Taking Note(s)

Readings: Luke 1:46b-55; I Samuel 1:19-28; Hebrews 8:1-13

God finds fault with them when he says, 

The days are surely coming, says the Lord, when I will establish a new covenant with the house of Israel and with the house of Judah; not like the covenant that I made with their ancestors, on the day when I took them by the hand to lead them out of the land of Egypt; for they did not continue in my covenant, and so I had no concern for them, says the Lord.

This is the covenant that I will make with the house of Israel after those days, says the Lord: I will put my laws in their minds, and write them on their hearts, and I will be their God, and they shall be my people.

And they shall not teach one another or say to each other, ‘Know the Lord,’ for they shall all know me, from the least of them to the greatest.

For I will be merciful toward their iniquities, and I will remember their sins no more.’
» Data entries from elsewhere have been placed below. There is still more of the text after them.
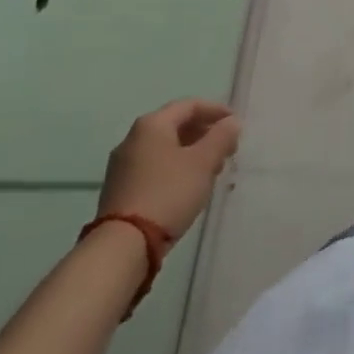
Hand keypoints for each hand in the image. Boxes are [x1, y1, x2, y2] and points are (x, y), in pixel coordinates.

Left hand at [99, 99, 241, 238]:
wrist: (122, 248)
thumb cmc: (168, 194)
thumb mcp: (204, 162)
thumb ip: (222, 137)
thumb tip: (231, 122)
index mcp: (152, 124)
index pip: (190, 105)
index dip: (216, 111)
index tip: (235, 124)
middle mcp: (133, 138)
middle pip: (176, 126)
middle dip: (204, 134)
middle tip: (226, 149)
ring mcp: (122, 166)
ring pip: (165, 149)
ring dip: (191, 153)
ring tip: (211, 170)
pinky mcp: (119, 191)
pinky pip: (153, 168)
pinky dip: (174, 169)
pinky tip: (188, 187)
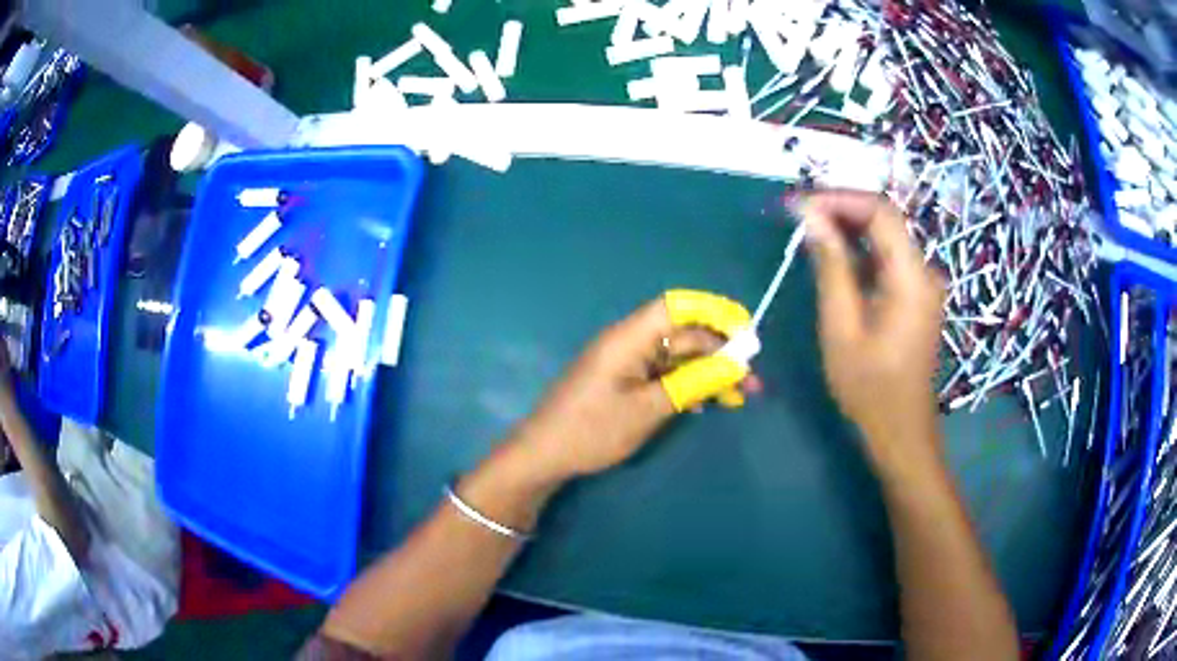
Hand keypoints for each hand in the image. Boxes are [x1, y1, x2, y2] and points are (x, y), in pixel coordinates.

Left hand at [514, 291, 756, 479]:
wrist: (545, 454)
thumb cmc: (592, 430)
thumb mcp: (648, 409)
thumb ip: (693, 383)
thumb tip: (735, 363)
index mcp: (629, 337)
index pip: (677, 306)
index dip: (714, 311)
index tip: (746, 331)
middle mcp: (630, 341)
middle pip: (683, 334)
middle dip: (720, 353)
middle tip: (751, 379)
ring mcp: (628, 362)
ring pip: (678, 357)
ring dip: (708, 372)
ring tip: (740, 396)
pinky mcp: (626, 381)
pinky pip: (665, 374)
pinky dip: (688, 385)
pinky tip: (709, 403)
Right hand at [802, 191, 945, 467]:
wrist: (901, 431)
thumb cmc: (869, 388)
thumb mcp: (841, 328)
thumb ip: (831, 267)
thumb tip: (811, 217)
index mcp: (912, 277)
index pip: (881, 212)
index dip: (840, 199)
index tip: (801, 205)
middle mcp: (925, 271)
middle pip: (886, 220)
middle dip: (842, 209)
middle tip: (799, 214)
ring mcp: (924, 284)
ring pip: (886, 238)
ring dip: (849, 228)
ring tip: (809, 230)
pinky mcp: (917, 296)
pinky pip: (889, 259)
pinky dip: (861, 251)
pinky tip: (834, 256)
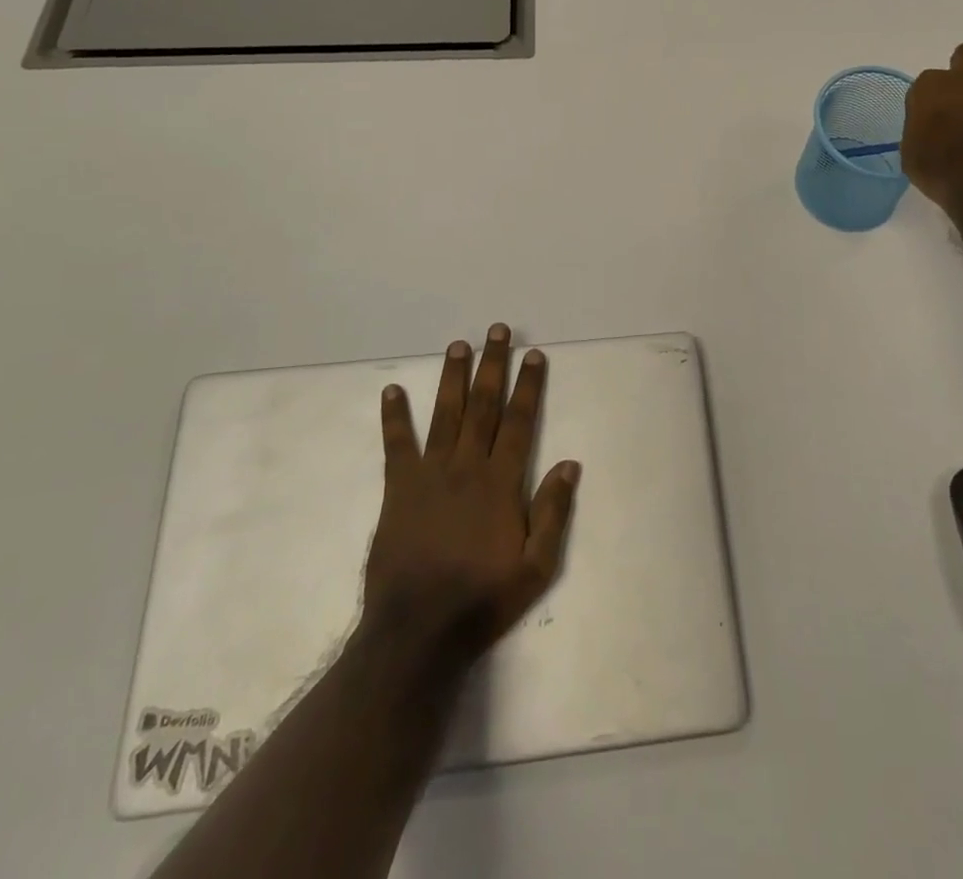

In speaking of “a new covenant,” he has made the first one obsolete. And what is obsolete and growing old will soon disappear.

Imagine, looking up and seeing in the stars a divine and predictable pattern so immense that one lifetime cannot see its end. (Cecil J. Schneer, UNH, 1983)

In a science lecture on the history of astronomy, a geology professor revealed to my nineteen year old self the wonder of the stars in their courses, and how it had inspired people from all over the world for thousands of years.  His words opened a door into a deep but until then unseen reality. But when I looked around at the other learners in the class, the holiness of the moment had gone largely unnoticed. The person next to me had dutifully copied the sentence in his notebook, unaware of the wondrous revelation taking place before him.

The same happened in a music theory class on the circle of keys and in an oceanography lecture on the ocean’s deep, unseen currents. These extraordinary revelations were duly noted by everyone in attendance, but rarely noticed.

I could decide that these instances came to me because I’m more perceptive than others. But self-deception of that magnitude is exhausting, and I just don’t have the energy to maintain it. I’m certain that in other classes where I memorized material and kept good notes, there were moments of revelation – I just never lifted my eyes from the paper to behold them. I learned the lesson and passed the class, but I missed the miracle of it all. What was written on paper was never written on my heart.

 

If I’m not careful, I can read Hebrews, or any scripture, take good notes, and miss the whole point. I can even twist the words to discount the very tradition that fostered God With Us. But the fault isn’t with the law of love, it’s with my heart that doesn’t want its inscription.

Maybe Advent is God waiting for me to stop taking notes and look up as much as it is me waiting for God With Us to arrive in Bethlehem.